For Neo-Malthusian historians, the causes of the crisis were the internal limitations of the growth – both demographic and economic – that had characterized the European economy during the three previous centuries (the 11th to the 13th). This inflection was already produced during the last decades of the 1200s, when in some places (certainly not the Iberian Peninsula) the first signs of exhaustion from a great medieval expansion began to appear.

Thirty or forty years separate, in Bois’s opinion, the end of growth and the depression itself. One can count among the factors that brought the latter the persistence of demographic pressure on an exhausted and insecure economy, rising prices, and in particular an elevation in the price of land.

As is the case with any bubble, a veritable speculative fever powered real estate and pushed prices to irrational highs. Interest rates, which during the growth period had descended to an average of 5%, elevated to 8% to 10%. All this translated to serious monetary disorder, particularly in France, where the currency lost 50% of its value while devaluations pushed down prices and unshackled monetary speculation.

This process constituted an extreme prolegomemnon (preamble) of technical and productive stagnation, an increase in unproductive public spending, and an increase in debt on overvalued assets that preceded and finally brought about the depression, with falling production and agricultural prices and contraction in demand, which was also affected by the monetary crisis and demographic retrocession.

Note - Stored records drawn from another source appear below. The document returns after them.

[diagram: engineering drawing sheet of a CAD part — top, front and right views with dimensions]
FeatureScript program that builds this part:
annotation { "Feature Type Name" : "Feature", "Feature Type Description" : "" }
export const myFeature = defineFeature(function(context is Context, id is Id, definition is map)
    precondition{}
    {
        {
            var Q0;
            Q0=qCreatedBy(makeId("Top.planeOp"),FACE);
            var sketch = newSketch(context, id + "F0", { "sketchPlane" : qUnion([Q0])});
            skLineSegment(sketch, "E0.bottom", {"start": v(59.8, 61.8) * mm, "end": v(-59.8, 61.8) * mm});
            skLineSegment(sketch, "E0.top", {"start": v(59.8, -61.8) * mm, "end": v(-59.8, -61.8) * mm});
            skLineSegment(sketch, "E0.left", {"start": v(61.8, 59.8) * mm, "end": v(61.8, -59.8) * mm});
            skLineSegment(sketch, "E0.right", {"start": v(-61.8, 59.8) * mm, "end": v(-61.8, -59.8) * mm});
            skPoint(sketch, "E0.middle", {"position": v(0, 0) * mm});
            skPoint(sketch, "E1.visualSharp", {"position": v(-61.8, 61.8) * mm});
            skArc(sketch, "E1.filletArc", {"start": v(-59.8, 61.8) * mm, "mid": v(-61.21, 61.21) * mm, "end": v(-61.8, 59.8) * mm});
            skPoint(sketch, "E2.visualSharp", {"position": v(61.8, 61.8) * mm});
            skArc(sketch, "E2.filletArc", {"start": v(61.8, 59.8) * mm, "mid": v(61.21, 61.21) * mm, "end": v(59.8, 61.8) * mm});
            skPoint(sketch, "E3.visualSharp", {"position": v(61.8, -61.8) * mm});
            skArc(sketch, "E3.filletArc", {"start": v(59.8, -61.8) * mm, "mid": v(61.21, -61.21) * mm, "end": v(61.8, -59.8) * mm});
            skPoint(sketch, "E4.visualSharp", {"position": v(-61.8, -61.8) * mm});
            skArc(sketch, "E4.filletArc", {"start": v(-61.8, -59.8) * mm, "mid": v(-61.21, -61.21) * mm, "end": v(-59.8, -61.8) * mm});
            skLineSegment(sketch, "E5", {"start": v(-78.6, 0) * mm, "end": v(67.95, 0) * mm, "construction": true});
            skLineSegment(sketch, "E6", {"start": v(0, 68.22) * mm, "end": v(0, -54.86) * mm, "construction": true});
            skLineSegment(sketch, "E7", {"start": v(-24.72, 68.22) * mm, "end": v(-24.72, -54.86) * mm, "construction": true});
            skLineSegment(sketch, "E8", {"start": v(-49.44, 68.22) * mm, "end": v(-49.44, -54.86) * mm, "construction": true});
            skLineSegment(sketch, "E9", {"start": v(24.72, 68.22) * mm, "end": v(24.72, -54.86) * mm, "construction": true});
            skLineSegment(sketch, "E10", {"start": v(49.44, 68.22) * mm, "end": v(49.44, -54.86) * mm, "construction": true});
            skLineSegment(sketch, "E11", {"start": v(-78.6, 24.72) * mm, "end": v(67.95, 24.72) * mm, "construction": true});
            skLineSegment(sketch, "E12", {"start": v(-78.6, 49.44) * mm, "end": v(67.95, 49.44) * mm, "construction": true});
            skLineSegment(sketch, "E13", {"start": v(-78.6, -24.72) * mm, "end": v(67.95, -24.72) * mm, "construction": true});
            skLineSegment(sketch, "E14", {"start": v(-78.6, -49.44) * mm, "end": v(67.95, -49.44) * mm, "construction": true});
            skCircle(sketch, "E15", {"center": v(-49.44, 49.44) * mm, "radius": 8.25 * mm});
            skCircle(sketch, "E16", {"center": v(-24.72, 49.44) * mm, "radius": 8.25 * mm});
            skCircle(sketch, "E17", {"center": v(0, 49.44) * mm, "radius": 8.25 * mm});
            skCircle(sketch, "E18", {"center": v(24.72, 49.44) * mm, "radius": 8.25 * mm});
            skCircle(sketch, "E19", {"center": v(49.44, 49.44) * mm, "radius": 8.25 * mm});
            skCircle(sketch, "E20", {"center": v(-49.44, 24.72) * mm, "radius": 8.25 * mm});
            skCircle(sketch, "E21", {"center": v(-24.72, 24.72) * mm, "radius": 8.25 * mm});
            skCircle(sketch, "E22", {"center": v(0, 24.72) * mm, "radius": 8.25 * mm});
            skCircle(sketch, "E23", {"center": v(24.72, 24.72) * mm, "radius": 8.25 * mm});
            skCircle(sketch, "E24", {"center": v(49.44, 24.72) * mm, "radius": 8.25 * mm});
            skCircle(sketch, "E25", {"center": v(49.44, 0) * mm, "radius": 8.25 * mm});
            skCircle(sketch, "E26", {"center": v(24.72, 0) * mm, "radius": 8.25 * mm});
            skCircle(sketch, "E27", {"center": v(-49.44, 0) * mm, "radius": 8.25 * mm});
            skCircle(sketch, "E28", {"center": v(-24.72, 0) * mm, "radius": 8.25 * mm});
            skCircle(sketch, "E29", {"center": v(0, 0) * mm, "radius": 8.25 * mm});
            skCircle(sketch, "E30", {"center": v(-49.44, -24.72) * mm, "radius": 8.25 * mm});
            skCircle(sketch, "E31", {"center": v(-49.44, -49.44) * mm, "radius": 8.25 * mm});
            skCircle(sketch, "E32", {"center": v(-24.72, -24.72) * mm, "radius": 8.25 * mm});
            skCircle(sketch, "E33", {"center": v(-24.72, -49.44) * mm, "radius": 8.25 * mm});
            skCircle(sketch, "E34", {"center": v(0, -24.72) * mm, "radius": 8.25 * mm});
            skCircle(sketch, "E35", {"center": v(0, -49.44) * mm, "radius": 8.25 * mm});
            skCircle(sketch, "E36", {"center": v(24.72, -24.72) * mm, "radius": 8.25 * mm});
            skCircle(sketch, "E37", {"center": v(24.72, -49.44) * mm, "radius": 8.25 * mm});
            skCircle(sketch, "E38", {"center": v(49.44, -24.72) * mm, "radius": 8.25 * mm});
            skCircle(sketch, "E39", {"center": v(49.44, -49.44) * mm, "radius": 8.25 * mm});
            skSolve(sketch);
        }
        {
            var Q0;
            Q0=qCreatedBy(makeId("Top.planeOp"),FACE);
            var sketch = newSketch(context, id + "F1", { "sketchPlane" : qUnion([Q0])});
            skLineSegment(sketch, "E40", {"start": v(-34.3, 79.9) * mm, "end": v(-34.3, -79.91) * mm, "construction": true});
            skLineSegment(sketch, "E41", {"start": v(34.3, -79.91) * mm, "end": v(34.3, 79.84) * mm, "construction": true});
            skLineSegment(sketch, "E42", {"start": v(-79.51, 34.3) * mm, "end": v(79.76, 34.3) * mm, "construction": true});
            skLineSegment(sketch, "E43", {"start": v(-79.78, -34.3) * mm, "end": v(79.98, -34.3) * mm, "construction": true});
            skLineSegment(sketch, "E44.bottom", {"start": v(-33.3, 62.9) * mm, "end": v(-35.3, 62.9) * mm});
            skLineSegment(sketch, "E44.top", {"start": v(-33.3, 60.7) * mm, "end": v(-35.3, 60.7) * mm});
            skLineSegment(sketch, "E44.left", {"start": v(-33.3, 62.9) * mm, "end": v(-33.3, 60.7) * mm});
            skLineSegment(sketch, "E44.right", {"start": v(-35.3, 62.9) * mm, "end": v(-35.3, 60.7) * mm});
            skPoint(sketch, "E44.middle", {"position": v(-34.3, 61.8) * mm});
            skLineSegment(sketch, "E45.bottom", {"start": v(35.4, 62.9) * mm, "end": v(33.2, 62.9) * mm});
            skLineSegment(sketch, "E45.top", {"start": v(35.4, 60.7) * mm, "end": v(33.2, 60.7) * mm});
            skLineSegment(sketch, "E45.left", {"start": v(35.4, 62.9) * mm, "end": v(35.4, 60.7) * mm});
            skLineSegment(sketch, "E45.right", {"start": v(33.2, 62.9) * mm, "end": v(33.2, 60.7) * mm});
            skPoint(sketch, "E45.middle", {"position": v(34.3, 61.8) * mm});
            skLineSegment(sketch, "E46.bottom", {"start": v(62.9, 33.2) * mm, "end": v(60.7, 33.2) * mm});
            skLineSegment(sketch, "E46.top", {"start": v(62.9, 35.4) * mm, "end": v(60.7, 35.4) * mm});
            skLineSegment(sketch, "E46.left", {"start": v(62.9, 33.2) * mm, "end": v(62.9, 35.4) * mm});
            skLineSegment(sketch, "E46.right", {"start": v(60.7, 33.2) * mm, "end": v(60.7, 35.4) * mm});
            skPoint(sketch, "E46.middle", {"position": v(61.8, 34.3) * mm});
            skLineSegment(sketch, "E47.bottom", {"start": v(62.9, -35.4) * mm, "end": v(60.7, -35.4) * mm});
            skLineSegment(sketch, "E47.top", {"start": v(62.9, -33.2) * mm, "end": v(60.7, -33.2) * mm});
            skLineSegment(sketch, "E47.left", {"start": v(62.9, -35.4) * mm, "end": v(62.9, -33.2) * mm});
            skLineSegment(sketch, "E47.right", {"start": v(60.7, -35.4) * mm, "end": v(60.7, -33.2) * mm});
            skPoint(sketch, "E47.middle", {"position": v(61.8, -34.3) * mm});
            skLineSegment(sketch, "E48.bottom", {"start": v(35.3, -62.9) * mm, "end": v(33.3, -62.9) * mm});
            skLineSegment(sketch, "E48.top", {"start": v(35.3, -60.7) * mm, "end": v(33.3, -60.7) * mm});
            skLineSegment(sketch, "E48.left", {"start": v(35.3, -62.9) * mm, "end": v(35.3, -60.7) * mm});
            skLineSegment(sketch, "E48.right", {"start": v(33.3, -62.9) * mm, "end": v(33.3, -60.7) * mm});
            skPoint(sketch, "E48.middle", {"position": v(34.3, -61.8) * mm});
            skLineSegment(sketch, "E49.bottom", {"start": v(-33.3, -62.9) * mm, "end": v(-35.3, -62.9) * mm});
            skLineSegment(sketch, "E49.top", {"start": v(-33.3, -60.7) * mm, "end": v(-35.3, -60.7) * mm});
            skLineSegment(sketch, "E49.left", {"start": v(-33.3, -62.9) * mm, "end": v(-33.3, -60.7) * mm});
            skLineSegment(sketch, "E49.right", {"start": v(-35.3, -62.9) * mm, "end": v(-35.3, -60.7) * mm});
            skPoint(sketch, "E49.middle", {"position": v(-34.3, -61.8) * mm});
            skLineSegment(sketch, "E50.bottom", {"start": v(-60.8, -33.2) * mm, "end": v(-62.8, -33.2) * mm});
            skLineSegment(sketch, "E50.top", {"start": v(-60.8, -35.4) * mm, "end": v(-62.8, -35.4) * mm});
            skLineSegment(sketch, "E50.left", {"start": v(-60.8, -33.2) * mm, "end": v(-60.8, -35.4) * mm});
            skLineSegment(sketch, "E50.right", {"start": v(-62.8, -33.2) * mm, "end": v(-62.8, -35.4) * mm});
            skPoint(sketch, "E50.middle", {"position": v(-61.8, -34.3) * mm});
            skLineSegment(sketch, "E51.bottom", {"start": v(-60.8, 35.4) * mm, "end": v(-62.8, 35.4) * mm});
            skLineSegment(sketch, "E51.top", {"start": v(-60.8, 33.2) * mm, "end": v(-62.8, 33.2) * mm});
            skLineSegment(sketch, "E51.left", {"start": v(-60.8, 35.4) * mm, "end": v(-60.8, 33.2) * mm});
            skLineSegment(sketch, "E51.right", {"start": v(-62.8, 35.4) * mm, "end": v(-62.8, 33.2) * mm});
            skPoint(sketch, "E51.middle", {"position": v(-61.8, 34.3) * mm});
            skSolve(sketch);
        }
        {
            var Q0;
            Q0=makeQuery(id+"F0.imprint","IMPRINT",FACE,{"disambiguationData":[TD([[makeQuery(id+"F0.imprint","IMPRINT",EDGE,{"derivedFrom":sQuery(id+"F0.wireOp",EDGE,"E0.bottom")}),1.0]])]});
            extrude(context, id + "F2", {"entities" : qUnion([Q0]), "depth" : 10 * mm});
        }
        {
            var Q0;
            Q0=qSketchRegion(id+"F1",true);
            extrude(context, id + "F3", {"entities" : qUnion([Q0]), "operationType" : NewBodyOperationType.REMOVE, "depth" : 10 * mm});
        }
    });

For its part, the exit from the crisis, which I cannot extend my article long enough to describe here, only came in the middle of the 15th century, with an important reconstruction in economic structures, the reduction of other types of interest, the stabilization of money and prices, and a rise in salaries and manorial incomes, thanks to a new centralized fiscal system and the recovery of demand.

Farther removed from the most virulent manifestations and also from various historical interpretations of the events, the Great Late Medieval Depression has also been considered a systemic crisis, a crisis of feudalism (although this would not bring the system to an end, like the crisis of 1929 did not end capitalism). Others, in turn, ask if it would not be better to speak of a series of short-term difficulties and production bottlenecks that could have been overcome if the plague hadn’t broken out.

In any case, the crisis brought about a profound reorganization of the feudal system, from its economic base (greater specialization and more intense farming, greater urbanization rates, the development of manufacturing, the increase of commercialization, the reduction of transportation costs) to its political and institutional structures (the consolidation of territorial monarchies and centralization of political and militaristic power). It was in this senese, in the words of Epstein, a process of “creative destruction” unleashed by a rapid and traumatic demographic collapse lead to greater economic and institutional integration and to greater cooperation between markets and states, which would put the European economy on a path to greater growth. Instead of seeing solely the calamitous aspects of the era, one should see the crisis of the Late Middle Ages as above all a motor for economic change, the scene of a reorganization that permitted greater growth and development. Europe and its economy were reinforced by this test.